Frequently asked questions
What is the difference between bank volume and loose volume?
Bank volume is the in-place, undisturbed dirt. It is what you measure from the surveyor's drawings before you dig. Loose volume is what you actually haul away after the dirt has been excavated and bulked up with air. Loose is always bigger than bank. The multiplier between them is the swell factor, and it depends on the soil type. Dry sand bulks up about 12%. Wet clay bulks up about 40%.
Why does my cubic yard calculator say I need more loads than yours?
Most generic cubic yard calculators ignore swell. They assume 1 yd³ of dirt equals 1 yd³ of truck space. That is wrong. When you dig 100 yd³ of common earth out of the ground, you get about 125 yd³ of loose material to haul. That is what the truck actually carries. Using bank volume to compute loads underestimates the real number by 20 to 40%. Enough to sink a bid.
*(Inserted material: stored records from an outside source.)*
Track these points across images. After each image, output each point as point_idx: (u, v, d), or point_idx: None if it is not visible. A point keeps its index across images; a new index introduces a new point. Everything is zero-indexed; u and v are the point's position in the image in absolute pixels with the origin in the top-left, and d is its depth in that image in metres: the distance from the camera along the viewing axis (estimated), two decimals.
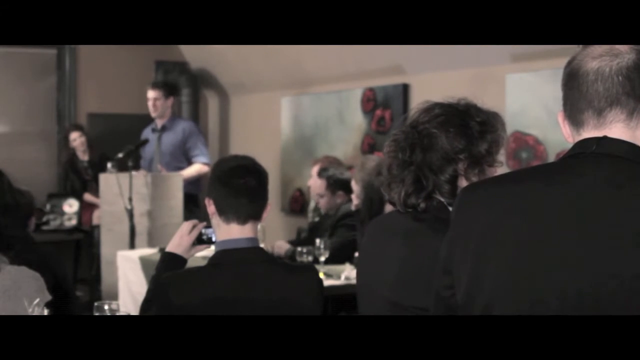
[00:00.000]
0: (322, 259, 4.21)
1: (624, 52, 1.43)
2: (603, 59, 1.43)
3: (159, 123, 6.41)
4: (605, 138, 1.41)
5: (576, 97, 1.46)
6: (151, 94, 6.33)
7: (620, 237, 1.32)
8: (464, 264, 1.46)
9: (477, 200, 1.50)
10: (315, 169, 5.06)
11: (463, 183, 1.87)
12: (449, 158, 1.87)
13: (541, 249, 1.38)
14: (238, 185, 2.42)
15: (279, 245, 4.63)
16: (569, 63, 1.49)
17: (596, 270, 1.33)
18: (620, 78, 1.41)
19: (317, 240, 4.25)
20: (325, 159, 5.46)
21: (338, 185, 4.81)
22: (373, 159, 4.43)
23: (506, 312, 1.39)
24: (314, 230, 4.88)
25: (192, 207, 6.04)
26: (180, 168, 6.28)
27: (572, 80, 1.47)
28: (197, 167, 6.28)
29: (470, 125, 1.89)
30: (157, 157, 6.33)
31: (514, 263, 1.40)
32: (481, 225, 1.46)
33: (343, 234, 4.54)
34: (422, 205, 1.89)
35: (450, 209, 1.87)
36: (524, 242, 1.39)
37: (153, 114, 6.39)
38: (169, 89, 6.44)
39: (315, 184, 4.93)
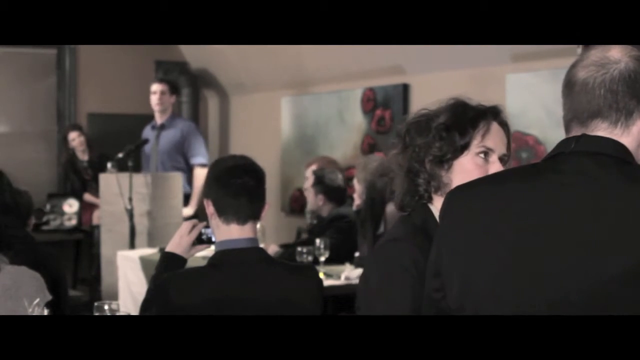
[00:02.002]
0: (322, 259, 4.21)
1: (612, 62, 1.45)
2: (590, 70, 1.46)
3: (159, 120, 6.39)
4: (583, 136, 1.44)
5: (567, 106, 1.50)
6: (158, 87, 6.31)
7: (604, 233, 1.33)
8: (453, 266, 1.47)
9: (463, 202, 1.51)
10: (309, 170, 5.08)
11: (442, 182, 1.86)
12: (418, 159, 1.88)
13: (527, 249, 1.39)
14: (236, 185, 2.42)
15: (271, 249, 4.62)
16: (568, 70, 1.52)
17: (583, 269, 1.33)
18: (602, 91, 1.44)
19: (317, 240, 4.25)
20: (323, 159, 5.46)
21: (322, 188, 4.82)
22: (375, 159, 4.43)
23: (496, 312, 1.39)
24: (313, 233, 4.88)
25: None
26: (177, 168, 6.26)
27: (565, 89, 1.51)
28: (199, 174, 6.18)
29: (432, 124, 1.88)
30: (154, 155, 6.33)
31: (502, 263, 1.41)
32: (468, 228, 1.47)
33: (331, 234, 4.54)
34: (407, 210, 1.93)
35: (431, 209, 1.88)
36: (510, 244, 1.40)
37: (157, 107, 6.32)
38: (173, 86, 6.45)
39: (308, 179, 4.98)
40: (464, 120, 1.87)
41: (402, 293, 1.77)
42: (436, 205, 1.87)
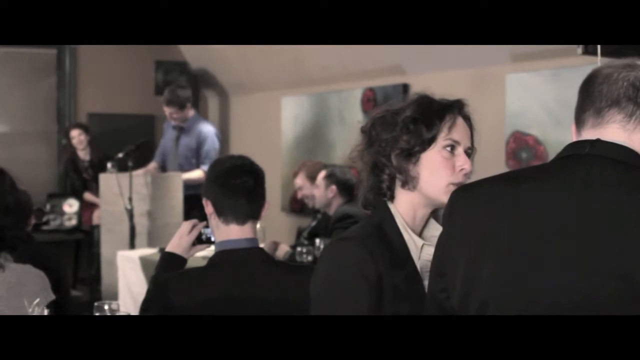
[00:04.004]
0: None
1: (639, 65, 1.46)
2: (616, 68, 1.48)
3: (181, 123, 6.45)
4: (598, 140, 1.44)
5: (583, 98, 1.50)
6: (167, 110, 6.36)
7: (615, 238, 1.33)
8: (458, 265, 1.47)
9: (470, 201, 1.51)
10: (300, 177, 5.06)
11: (410, 175, 1.85)
12: (384, 154, 1.88)
13: (536, 250, 1.38)
14: (235, 185, 2.42)
15: (281, 249, 4.62)
16: (591, 70, 1.52)
17: (591, 270, 1.33)
18: (625, 83, 1.45)
19: (317, 240, 4.25)
20: (308, 162, 5.44)
21: (333, 179, 4.81)
22: None
23: (500, 313, 1.39)
24: (317, 234, 4.87)
25: (195, 209, 6.03)
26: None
27: (585, 84, 1.51)
28: (199, 173, 6.23)
29: (398, 118, 1.87)
30: (173, 156, 6.37)
31: (509, 263, 1.40)
32: (475, 226, 1.46)
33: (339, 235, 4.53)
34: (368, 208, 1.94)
35: (390, 208, 1.87)
36: (519, 243, 1.40)
37: (175, 123, 6.42)
38: (183, 101, 6.37)
39: (302, 188, 4.99)
40: (430, 113, 1.87)
41: (341, 294, 1.78)
42: (399, 202, 1.88)
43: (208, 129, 6.55)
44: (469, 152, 1.90)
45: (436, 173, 1.84)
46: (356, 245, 1.80)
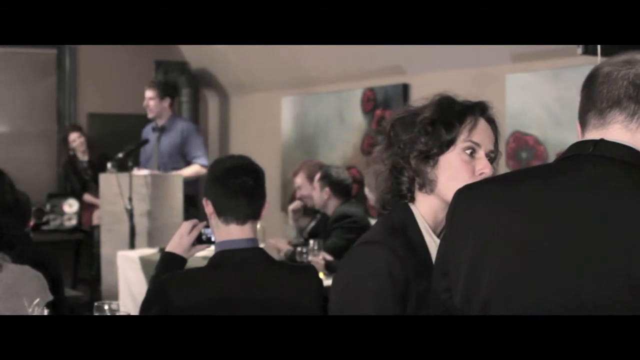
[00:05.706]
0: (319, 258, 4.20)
1: (639, 61, 1.45)
2: (616, 65, 1.46)
3: (159, 122, 6.42)
4: (602, 140, 1.43)
5: (585, 99, 1.49)
6: (147, 92, 6.33)
7: (619, 238, 1.33)
8: (461, 264, 1.47)
9: (474, 200, 1.50)
10: (299, 177, 5.03)
11: (428, 178, 1.82)
12: (403, 156, 1.84)
13: (539, 250, 1.38)
14: (235, 185, 2.42)
15: (281, 244, 4.61)
16: (593, 68, 1.51)
17: (594, 271, 1.33)
18: (625, 82, 1.44)
19: (311, 242, 4.23)
20: (309, 162, 5.43)
21: (327, 181, 4.79)
22: None
23: (503, 312, 1.39)
24: (316, 234, 4.86)
25: (190, 208, 6.04)
26: (178, 169, 6.27)
27: (587, 82, 1.50)
28: (196, 168, 6.26)
29: (417, 119, 1.83)
30: (155, 157, 6.34)
31: (511, 264, 1.40)
32: (479, 226, 1.46)
33: (339, 235, 4.53)
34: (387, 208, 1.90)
35: (412, 209, 1.84)
36: (522, 243, 1.40)
37: (149, 114, 6.39)
38: (165, 90, 6.40)
39: (301, 187, 4.97)
40: (450, 114, 1.82)
41: (366, 299, 1.73)
42: (419, 205, 1.84)
43: (189, 124, 6.64)
44: (492, 156, 1.85)
45: (454, 176, 1.79)
46: (383, 249, 1.75)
Where do your swell factors come from?
Every swell factor in the soil dropdown is cross-checked against the Caterpillar Performance Handbook material tables and Spike VM's published bulking/swell reference. Where a range exists, we use the mid-range value, not the most aggressive one. Estimates bias toward being conservative, which is what you want on a bid.
Why does a partial load count as a full truckload?
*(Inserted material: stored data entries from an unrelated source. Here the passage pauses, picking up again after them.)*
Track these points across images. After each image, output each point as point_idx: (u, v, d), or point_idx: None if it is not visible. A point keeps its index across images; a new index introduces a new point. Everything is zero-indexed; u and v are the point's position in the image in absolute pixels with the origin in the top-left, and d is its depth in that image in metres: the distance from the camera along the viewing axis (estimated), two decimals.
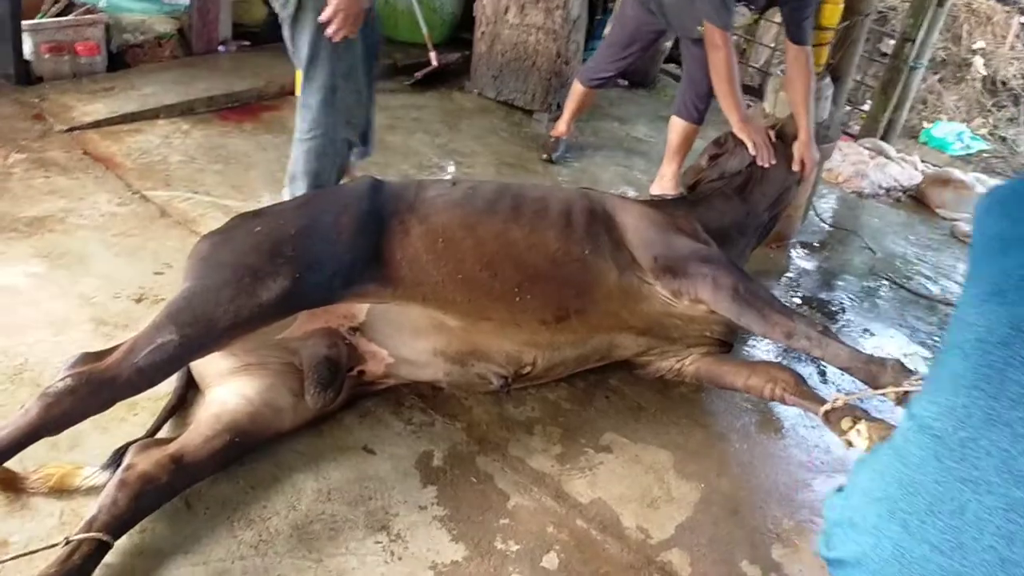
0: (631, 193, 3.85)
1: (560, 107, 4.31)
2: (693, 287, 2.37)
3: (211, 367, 2.09)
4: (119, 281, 2.60)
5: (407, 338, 2.22)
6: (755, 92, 4.61)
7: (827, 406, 2.19)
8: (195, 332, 1.88)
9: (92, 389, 1.76)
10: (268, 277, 1.98)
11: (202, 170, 3.34)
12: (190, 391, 2.15)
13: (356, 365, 2.23)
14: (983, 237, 1.27)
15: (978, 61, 6.70)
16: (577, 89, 3.97)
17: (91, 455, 1.91)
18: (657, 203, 2.84)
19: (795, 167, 2.98)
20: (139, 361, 1.81)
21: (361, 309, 2.18)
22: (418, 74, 4.68)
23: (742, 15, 3.36)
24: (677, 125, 3.64)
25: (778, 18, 3.75)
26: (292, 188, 2.84)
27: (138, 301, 2.53)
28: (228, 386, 2.07)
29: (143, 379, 1.84)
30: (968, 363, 1.14)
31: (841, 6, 3.27)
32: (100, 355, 1.88)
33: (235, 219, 2.26)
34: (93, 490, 1.81)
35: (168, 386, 2.05)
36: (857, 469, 1.31)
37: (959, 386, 1.13)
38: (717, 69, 3.14)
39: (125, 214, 2.96)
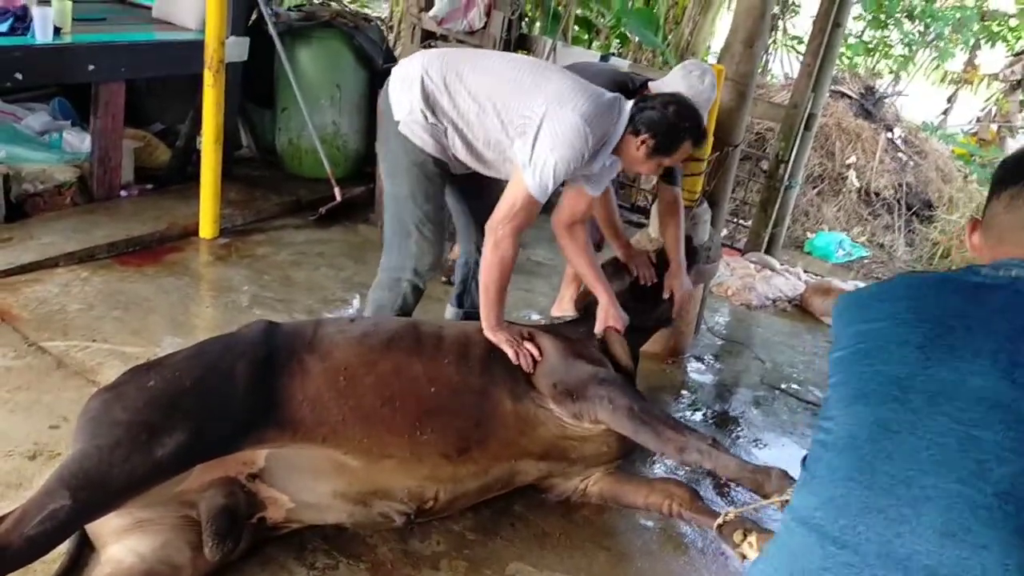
0: (534, 316, 3.99)
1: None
2: (592, 409, 2.47)
3: (105, 526, 2.06)
4: (12, 438, 2.55)
5: (307, 481, 2.23)
6: (643, 212, 4.88)
7: (719, 520, 2.30)
8: (89, 496, 1.86)
9: None
10: (164, 433, 1.98)
11: (101, 317, 3.33)
12: (84, 551, 2.11)
13: (256, 512, 2.22)
14: (841, 342, 1.41)
15: (852, 175, 7.22)
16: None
17: None
18: (555, 327, 2.97)
19: (665, 295, 3.12)
20: (30, 531, 1.79)
21: (260, 455, 2.19)
22: (323, 209, 4.80)
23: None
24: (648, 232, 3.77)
25: None
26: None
27: (32, 458, 2.49)
28: (123, 544, 2.05)
29: (35, 549, 1.82)
30: (842, 458, 1.26)
31: (711, 138, 3.55)
32: None
33: (127, 374, 2.25)
34: None
35: (63, 546, 2.00)
36: (750, 571, 1.39)
37: (835, 479, 1.25)
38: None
39: (20, 367, 2.92)
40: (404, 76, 2.78)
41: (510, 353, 2.57)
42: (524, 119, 2.60)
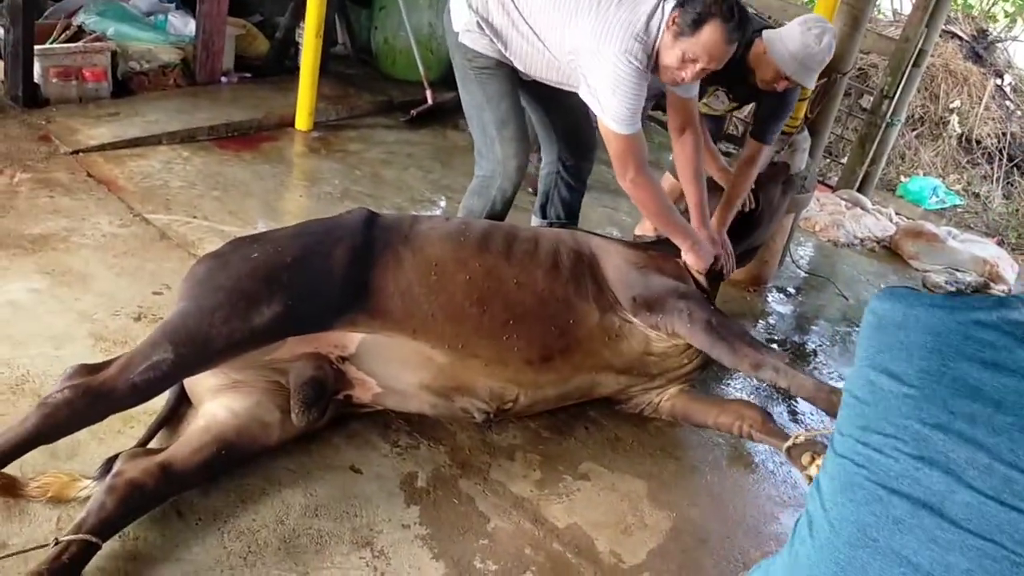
0: (616, 233, 3.98)
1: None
2: (669, 321, 2.48)
3: (202, 383, 2.16)
4: (118, 299, 2.69)
5: (395, 370, 2.30)
6: (734, 140, 4.78)
7: (789, 442, 2.32)
8: (189, 352, 1.95)
9: (89, 401, 1.84)
10: (262, 303, 2.05)
11: (201, 196, 3.45)
12: (182, 405, 2.24)
13: (344, 390, 2.31)
14: (858, 356, 1.31)
15: (954, 120, 6.92)
16: None
17: (88, 464, 1.98)
18: (639, 244, 2.97)
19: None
20: (134, 377, 1.89)
21: (352, 339, 2.25)
22: (414, 111, 4.82)
23: (722, 102, 3.42)
24: (667, 179, 3.71)
25: None
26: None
27: (136, 319, 2.62)
28: (218, 401, 2.15)
29: (137, 394, 1.92)
30: (820, 555, 1.20)
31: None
32: (97, 368, 1.96)
33: (232, 243, 2.32)
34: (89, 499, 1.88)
35: (162, 399, 2.13)
36: None
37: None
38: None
39: (126, 235, 3.05)
40: None
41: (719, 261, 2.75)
42: (571, 55, 2.60)
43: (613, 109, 2.50)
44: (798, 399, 2.81)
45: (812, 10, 3.54)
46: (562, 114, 3.10)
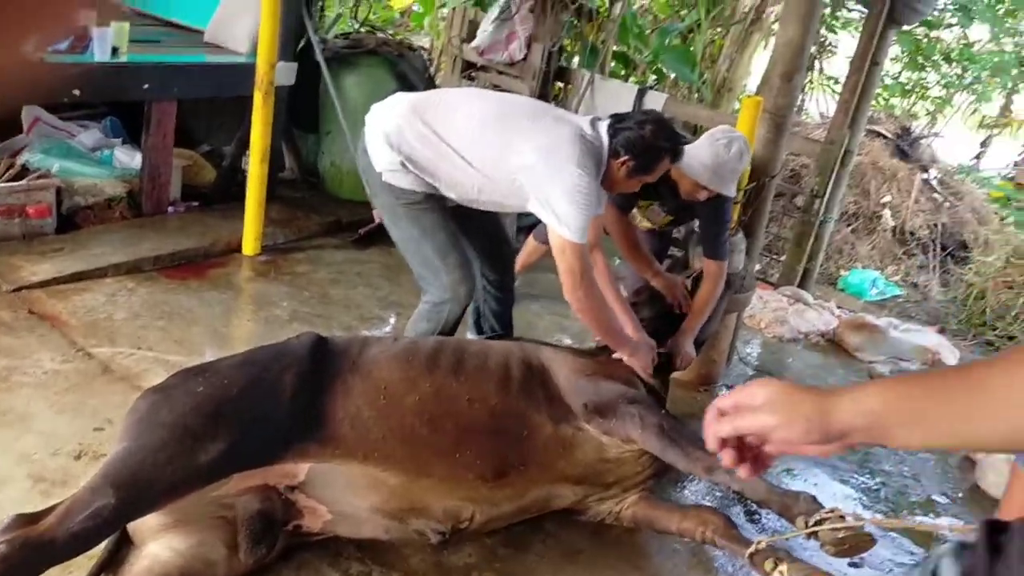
0: (566, 341, 4.02)
1: None
2: (621, 426, 2.50)
3: (144, 523, 2.10)
4: (59, 438, 2.62)
5: (346, 495, 2.26)
6: (680, 244, 4.90)
7: (751, 548, 2.31)
8: (131, 496, 1.91)
9: (27, 555, 1.78)
10: (207, 439, 2.02)
11: (146, 327, 3.42)
12: (123, 547, 2.16)
13: (293, 520, 2.26)
14: None
15: (887, 214, 7.21)
16: (531, 244, 4.21)
17: None
18: (587, 352, 3.01)
19: (664, 349, 3.06)
20: (74, 527, 1.83)
21: (301, 468, 2.22)
22: (361, 230, 4.88)
23: (659, 215, 3.56)
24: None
25: None
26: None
27: (77, 458, 2.56)
28: (160, 540, 2.09)
29: (79, 544, 1.86)
30: None
31: (748, 168, 3.60)
32: (35, 517, 1.90)
33: (176, 376, 2.29)
34: None
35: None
36: None
37: None
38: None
39: (68, 371, 3.00)
40: (379, 129, 2.83)
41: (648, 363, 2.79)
42: (516, 174, 2.69)
43: (571, 218, 2.59)
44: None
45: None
46: (480, 232, 3.16)
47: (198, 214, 4.61)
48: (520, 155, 2.67)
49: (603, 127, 2.75)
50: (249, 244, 4.35)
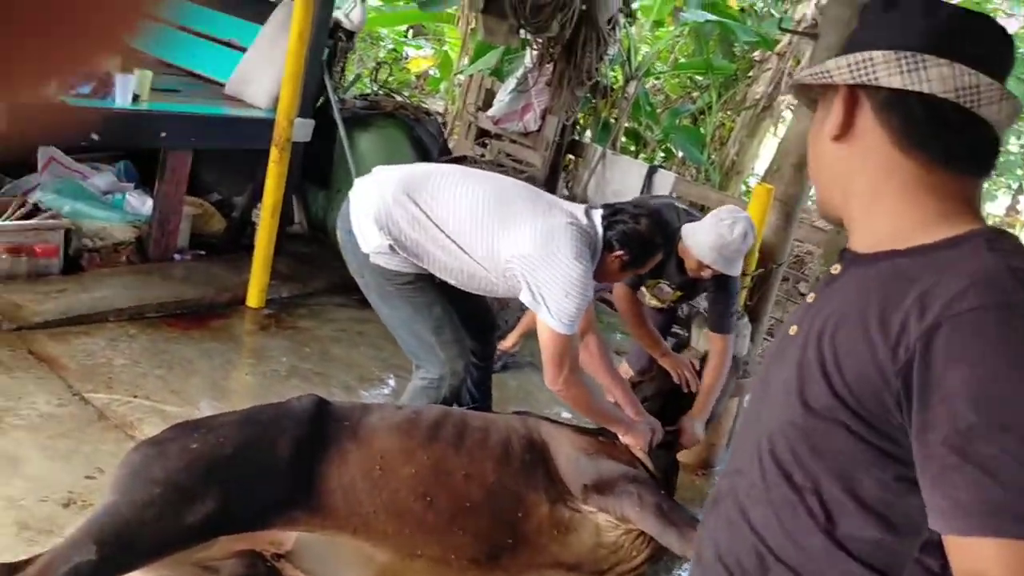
0: (565, 415, 3.98)
1: (509, 327, 4.49)
2: (619, 504, 2.44)
3: None
4: (48, 484, 2.58)
5: (334, 569, 2.19)
6: (683, 323, 4.91)
7: None
8: (114, 552, 1.85)
9: None
10: (198, 499, 1.96)
11: (145, 374, 3.39)
12: None
13: None
14: None
15: None
16: (531, 314, 4.18)
17: None
18: (589, 430, 2.96)
19: (673, 427, 3.04)
20: None
21: (289, 536, 2.15)
22: None
23: (667, 293, 3.57)
24: (623, 367, 3.76)
25: None
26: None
27: (65, 506, 2.51)
28: None
29: None
30: None
31: (756, 254, 3.62)
32: (15, 567, 1.84)
33: (172, 430, 2.24)
34: None
35: None
36: None
37: None
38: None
39: (62, 415, 2.96)
40: (368, 209, 2.74)
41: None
42: (508, 263, 2.64)
43: (563, 311, 2.55)
44: None
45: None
46: (461, 302, 3.10)
47: (205, 263, 4.62)
48: (515, 244, 2.63)
49: (597, 217, 2.73)
50: (254, 297, 4.34)
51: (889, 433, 0.99)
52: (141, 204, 4.59)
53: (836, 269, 1.15)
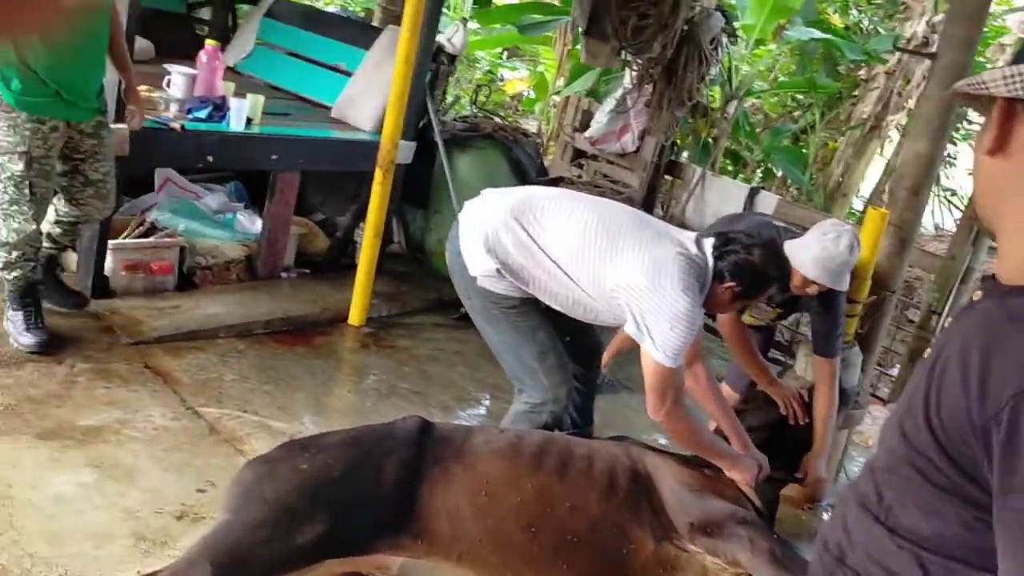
0: (662, 441, 3.90)
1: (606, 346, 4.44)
2: (730, 548, 2.35)
3: None
4: (163, 496, 2.66)
5: None
6: (785, 349, 4.77)
7: None
8: (227, 572, 1.89)
9: None
10: (307, 521, 2.00)
11: (253, 390, 3.49)
12: None
13: None
14: None
15: None
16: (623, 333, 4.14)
17: None
18: (695, 462, 2.89)
19: (800, 474, 2.99)
20: None
21: (394, 561, 2.15)
22: (463, 310, 4.91)
23: (765, 311, 3.48)
24: (724, 388, 3.67)
25: None
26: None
27: (179, 518, 2.58)
28: None
29: None
30: None
31: (869, 281, 3.48)
32: None
33: (282, 449, 2.29)
34: None
35: None
36: None
37: None
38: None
39: (176, 429, 3.07)
40: (477, 231, 2.73)
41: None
42: (613, 293, 2.59)
43: (670, 344, 2.48)
44: None
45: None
46: (566, 327, 3.03)
47: (309, 281, 4.73)
48: (621, 273, 2.57)
49: (708, 247, 2.65)
50: (356, 315, 4.42)
51: (975, 477, 0.96)
52: (251, 223, 4.74)
53: (977, 296, 1.09)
Because you can't send half a truck. A 12 yd³ truck carrying 0.5 yd³ of spoil is still one trip to the dump. Same fuel, same driver time, same tipping fee. The calculator always rounds up, matching how real trucking billing works.
Does the calculator account for truck weight limits?
No. Truck capacities shown are volumetric (cubic yards). Dense materials like wet clay or wet rock may hit DOT axle weight limits before the bed is full, so the real-world load can be 10 to 20% smaller than the volumetric max. We flag this in the results. For rough planning it rarely matters. For hauling rates on heavy fill, check the truck's weight rating.
Is this free forever?
Yes. No signup, no email, no watermark. SpoilStack is a paid job tracker for excavation contractors. This tool is free.